Hogan Assessment Frequently Asked Questions
Not only will your potential employer have questions for you but you’ve likely got questions about the test and assessments in general!
How do I prepare for Hogan?
There are a few things you can do to help prepare yourself for the Hogan test. Start by researching the company and taking a closer look at yourself. Be honest when you take the test so you’ll know for sure whether you fit with the company. Set realistic goals when you go into the test and take a few practice tests to get a true feel for the questions.
Can You Fail the Hogan?
There are no right or wrong answers to the Hogan assessment test but if you’re not prepared, you can end up disqualified from a job you really want and fit. Each job has a different standard that you’ll be measured against so knowing what the company is looking for is important.
How Many Questions in the Hogan Test?
There are 200 questions!
Is the Hogan Assessment Test Hard?
The general consensus is that that the Hogan is a difficult test to take. With a lot of questions that are deep dives into your personality and habit. Preparation is key!

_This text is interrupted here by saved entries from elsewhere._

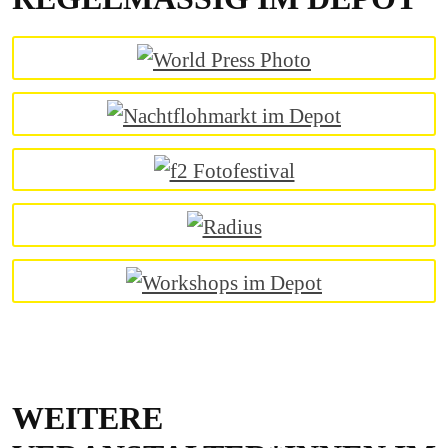
WEITERE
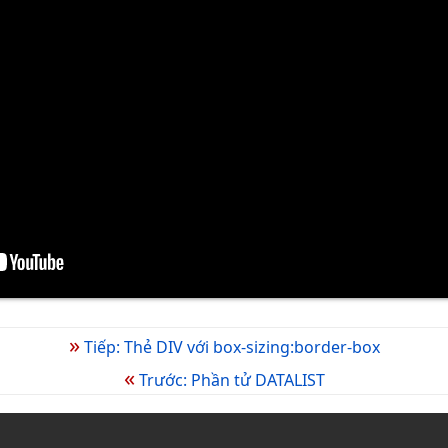
»
Tiếp: Thẻ DIV với box-sizing:border-box
«
Trước: Phần tử DATALIST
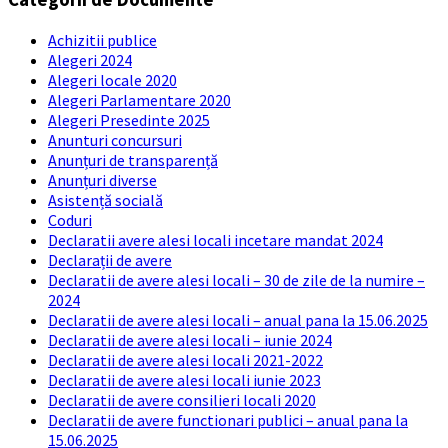
Achizitii publice
Alegeri 2024
Alegeri locale 2020
Alegeri Parlamentare 2020
Alegeri Presedinte 2025
Anunturi concursuri
Anunțuri de transparență
Anunțuri diverse
Asistență socială
Coduri
Declaratii avere alesi locali incetare mandat 2024
Declarații de avere
Declaratii de avere alesi locali – 30 de zile de la numire –
2024
Declaratii de avere alesi locali – anual pana la 15.06.2025
Declaratii de avere alesi locali – iunie 2024
Declaratii de avere alesi locali 2021-2022
Declaratii de avere alesi locali iunie 2023
Declaratii de avere consilieri locali 2020
Declaratii de avere functionari publici – anual pana la
15.06.2025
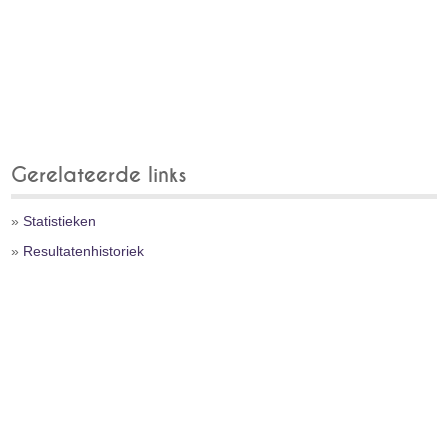
Gerelateerde links
»
Statistieken
»
Resultatenhistoriek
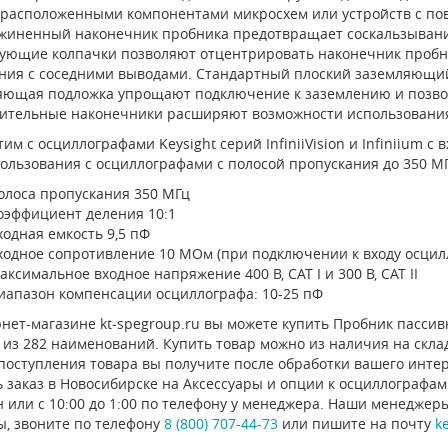
 расположенными компонентами микросхем или устройств с п
жиненный наконечник пробника предотвращает соскальзывание
ующие колпачки позволяют отцентрировать наконечник пробни
ния с соседними выводами. Стандартный плоский заземляющий
яющая подложка упрощают подключение к заземлению и позвол
ительные наконечники расширяют возможности использования
им с осциллографами Keysight серий InfiniiVision и Infiniium
ользования с осциллографами с полосой пропускания до 350 МГ
олоса пропускания 350 МГц
оэффициент деления 10:1
ходная емкость 9,5 пФ
ходное сопротивление 10 МОм (при подключении к входу осцил
аксимальное входное напряжение 400 В, CAT I и 300 В, CAT II
иапазон компенсации осциллографа: 10-25 пФ
нет-магазине kt-spegroup.ru вы можете купить Пробник пассивны
из 282 наименований. Купить товар можно из наличия на склад
 поступления товара вы получите после обработки вашего инте
 заказ в Новосибирске на Аксессуары и опции к осциллографам
 или с 10:00 до 1:00 по телефону у менеджера. Наши менеджер
ы, звоните по телефону
8 (800) 707-44-73
или пишите на почту
k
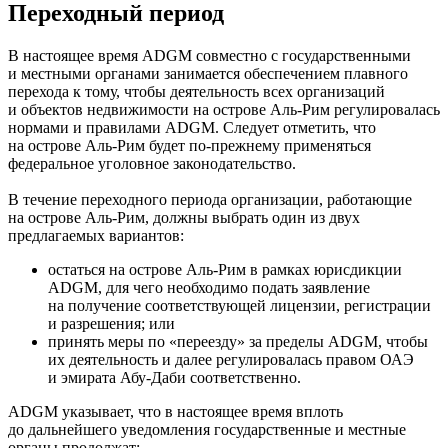
Переходный период
В настоящее время ADGM совместно с государственными
и местными органами занимается обеспечением плавного
перехода к тому, чтобы деятельность всех организаций
и объектов недвижимости на острове Аль-Рим регулировалась
нормами и правилами ADGM. Следует отметить, что
на острове Аль-Рим будет по-прежнему применяться
федеральное уголовное законодательство.
В течение переходного периода организации, работающие
на острове Аль-Рим, должны выбрать один из двух
предлагаемых вариантов:
остаться на острове Аль-Рим в рамках юрисдикции
ADGM, для чего необходимо подать заявление
на получение соответствующей лицензии, регистрации
и разрешения; или
принять меры по «переезду» за пределы ADGM, чтобы
их деятельность и далее регулировалась правом ОАЭ
и эмирата Абу-Даби соответственно.
ADGM указывает, что в настоящее время вплоть
до дальнейшего уведомления государственные и местные
органы продолжат:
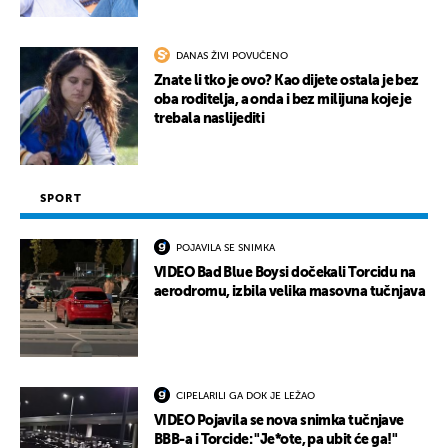
DANAS ŽIVI POVUČENO
Znate li tko je ovo? Kao dijete ostala je bez
oba roditelja, a onda i bez milijuna koje je
trebala naslijediti
SPORT
POJAVILA SE SNIMKA
VIDEO Bad Blue Boysi dočekali Torcidu na
aerodromu, izbila velika masovna tučnjava
CIPELARILI GA DOK JE LEŽAO
VIDEO Pojavila se nova snimka tučnjave
BBB-a i Torcide: "Je*ote, pa ubit će ga!"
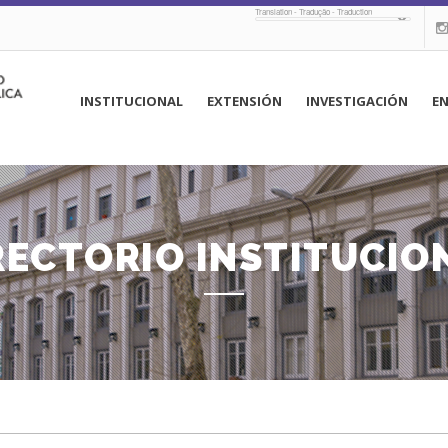
Translation - Tradução - Traduction
navegación
INSTITUCIONAL
EXTENSIÓN
INVESTIGACIÓN
E
principal
RECTORIO INSTITUCIO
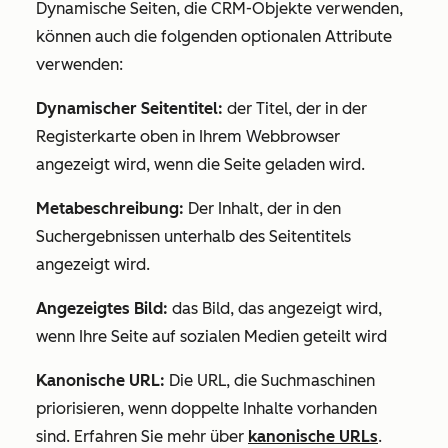
Dynamische Seiten, die CRM-Objekte verwenden,
können auch die folgenden optionalen Attribute
verwenden:
Dynamischer Seitentitel:
der Titel, der in der
Registerkarte oben in Ihrem Webbrowser
angezeigt wird, wenn die Seite geladen wird.
Metabeschreibung:
Der Inhalt, der in den
Suchergebnissen unterhalb des Seitentitels
angezeigt wird.
Angezeigtes Bild
:
das Bild, das angezeigt wird,
wenn Ihre Seite auf sozialen Medien geteilt wird
Kanonische URL:
Die URL, die Suchmaschinen
priorisieren, wenn doppelte Inhalte vorhanden
sind. Erfahren Sie mehr über
kanonische URLs
.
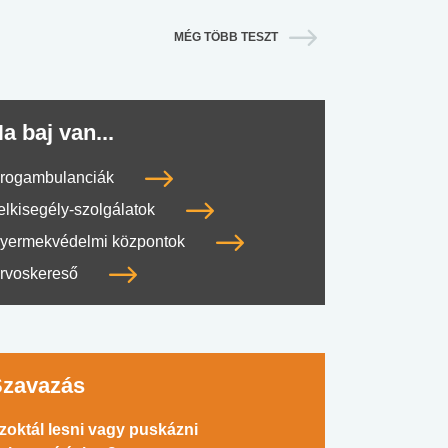
MÉG TÖBB TESZT
a baj van...
rogambulanciák
elkisegély-szolgálatok
yermekvédelmi központok
rvoskereső
Szavazás
zoktál lesni vagy puskázni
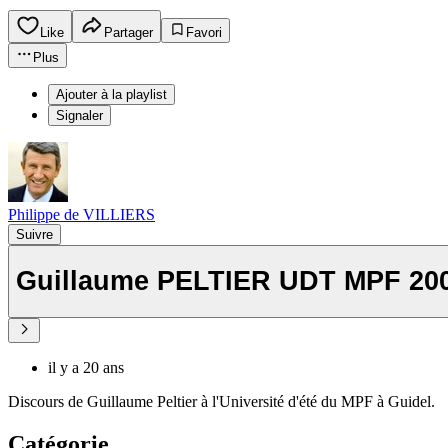
Like
Partager
Favori
Plus
Ajouter à la playlist
Signaler
Philippe de VILLIERS
Suivre
Guillaume PELTIER UDT MPF 20
il y a 20 ans
Discours de Guillaume Peltier à l'Université d'été du MPF à Guidel.
Catégorie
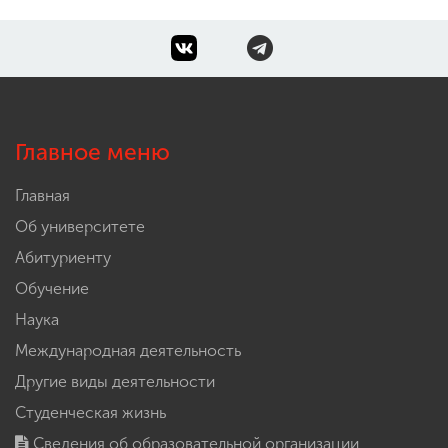
Главное меню
Главная
Об университете
Абитуриенту
Обучение
Наука
Международная деятельность
Другие виды деятельности
Студенческая жизнь
Сведения об образовательной организации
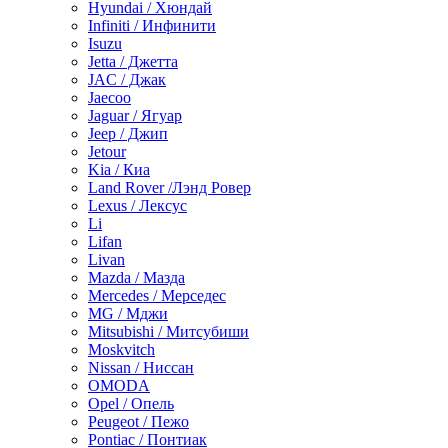
Hyundai / Хюндай
Infiniti / Инфинити
Isuzu
Jetta / Джетта
JAC / Джак
Jaecoo
Jaguar / Ягуар
Jeep / Джип
Jetour
Kia / Киа
Land Rover /Лэнд Ровер
Lexus / Лексус
Li
Lifan
Livan
Mazda / Мазда
Mercedes / Мерседес
MG / Мджи
Mitsubishi / Митсубиши
Moskvitch
Nissan / Ниссан
OMODA
Opel / Опель
Peugeot / Пежо
Pontiac / Понтиак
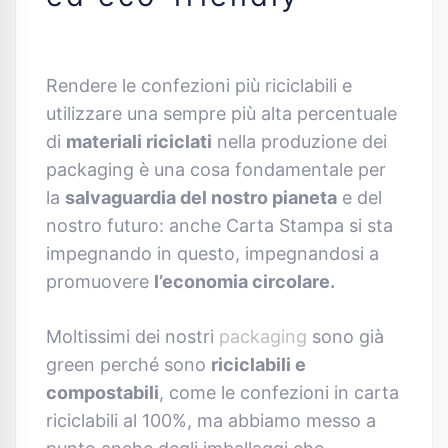
Rendere le confezioni più riciclabili e
utilizzare una sempre più alta percentuale
di
materiali riciclati
nella produzione dei
packaging è una cosa fondamentale per
la
salvaguardia del nostro pianeta
e del
nostro futuro: anche Carta Stampa si sta
impegnando in questo, impegnandosi a
promuovere
l’economia circolare.
Moltissimi dei nostri
packaging
sono già
green perché sono
riciclabili e
compostabili
, come le confezioni in carta
riciclabili al 100%, ma abbiamo messo a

What do HPI, HDS, and MVPI Stand For?
HPI stands for Hogan Personality Inventory. HDS stands for Hogan Development Survey and MVPI stands for Motives, Values, Preferences Inventory.
How is the Hogan Personality Inventory Scored?
The key to the Hogan is percentile ranking systems and normative test results. You results are put out and compared to the results of thousands of other people who have taken the test over the time period. This data is then used give you a percentile ranking among other test takers.
What Questions are on a Personality Test?
Personality tests are often a matter of ranking or choices rather than questions with a hard answer. You’ll be asked to rate certain situations or pretexts and your answers are used as a compilation to bring together your composite answer.
How Long Does a Hogan Assessment Take?
While 200 questions can seem like a lot, the test usually only takes 15-20 minutes to complete! Everyone takes tests differently so be sure to take that into consideration when you sit down to take the test yourself. If you need more time, set aside a longer time frame. If you’re quick, you’ll be able to finish it within the 15-20 minute time frame!
Why Should You Prepare for a Hogan Personality Test?
Each company and position requires something different when it comes to your personality and abilities. If you don’t prepare you could miss out on a job you’re really qualified for because you had one bad day and answered like it! Preparing in advance helps keep nerves at bay and let’s you answer in a way that showcases your full ability.